Summary: This paper seeks to develop a computationally inexpensive method for a two-hypothesis test of networks. Two tests are proposed, one for a large number of network replicates and one for a small number. In these tests, theoretical asymptotic distributions for the test statistic are derived, providing an alternative to the myriad bootstrapped network comparison tests out there. The referee recommends a weak acceptance. The derivation of asymptotic distributions is useful, although there are plenty of seemingly adequate comparison tests for networks of fixed size (see reference below). The author does not adequately motivate his particular test. For example, the IER model assumption, particularly given the motivation of brain networks, seems dubious. Nonetheless, the results are theoretically interesting. -Hypothesis testing for networks with theoretically known H0-distributions for the test statistic have been developed: Minh Tang, Avanti Athreya, Daniel L. Sussman, Vince Lyzinski, and Carey E. Priebe. A nonparametric two sample hypothesis testing problem for random dot product graphs. E-print, arxiv.org, 2014. URL http: //arxiv.org/abs/ 1409.2344. -What about the problem of networks varying in size? The problem of comparing networks of fixed size, and even of fixed vertex set, seems well worn.
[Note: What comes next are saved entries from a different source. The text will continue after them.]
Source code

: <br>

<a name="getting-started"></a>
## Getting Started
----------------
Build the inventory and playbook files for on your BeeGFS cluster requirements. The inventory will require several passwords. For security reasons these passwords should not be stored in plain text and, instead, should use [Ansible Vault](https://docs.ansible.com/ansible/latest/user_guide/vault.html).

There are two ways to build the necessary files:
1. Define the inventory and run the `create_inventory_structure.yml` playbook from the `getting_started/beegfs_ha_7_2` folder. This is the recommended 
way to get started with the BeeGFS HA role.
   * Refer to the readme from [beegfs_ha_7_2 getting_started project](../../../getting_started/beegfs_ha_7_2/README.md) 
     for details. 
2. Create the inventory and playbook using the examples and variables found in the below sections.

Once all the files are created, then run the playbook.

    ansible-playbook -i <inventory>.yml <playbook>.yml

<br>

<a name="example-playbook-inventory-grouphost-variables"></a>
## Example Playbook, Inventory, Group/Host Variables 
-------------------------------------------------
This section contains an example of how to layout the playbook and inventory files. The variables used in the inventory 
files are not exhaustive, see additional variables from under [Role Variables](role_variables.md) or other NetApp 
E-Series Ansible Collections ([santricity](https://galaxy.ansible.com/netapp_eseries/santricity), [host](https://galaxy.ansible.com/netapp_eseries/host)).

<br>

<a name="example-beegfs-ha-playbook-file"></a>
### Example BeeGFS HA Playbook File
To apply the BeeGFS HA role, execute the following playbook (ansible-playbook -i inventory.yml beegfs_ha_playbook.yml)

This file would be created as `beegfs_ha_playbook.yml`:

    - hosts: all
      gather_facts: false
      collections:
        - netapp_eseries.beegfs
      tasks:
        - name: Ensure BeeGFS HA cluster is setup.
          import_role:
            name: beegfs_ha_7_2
Spectral norms have known theoretical distributions and are also computationally cheap. - What is the Tracy-Widom law? As this is used in the statement of a main result, the author needs to at least sketch this.

Clarity - the paper is very well written and clear Originality - the paper is original; the results of paper extend the ongoing (and exciting) work of statistically testing differences between networks. Quality - strong theoretical paper. The underlying assumption of the IER model is a bit simplistic as all edges are assumed conditionally independent. That being the case, the tests arguably do not capture differences in say the number of triangles or the clustering present in two networks. I believe the work is useful, but certainly more needs to be done in the context of more realistic graph structures. Significance - the problem of testing differences in networks is an important and challenging problem. I agree with the authors that this is particularly apparent in the applications like EEG and fMRI when one wants to decide whether the network models of the brain of two individuals are statistically different. I think that this work is useful and provides some intuition as to how to test differences between more sophisticated graph models; however, overall I think that the analysis of the IER model is a bit simplistic.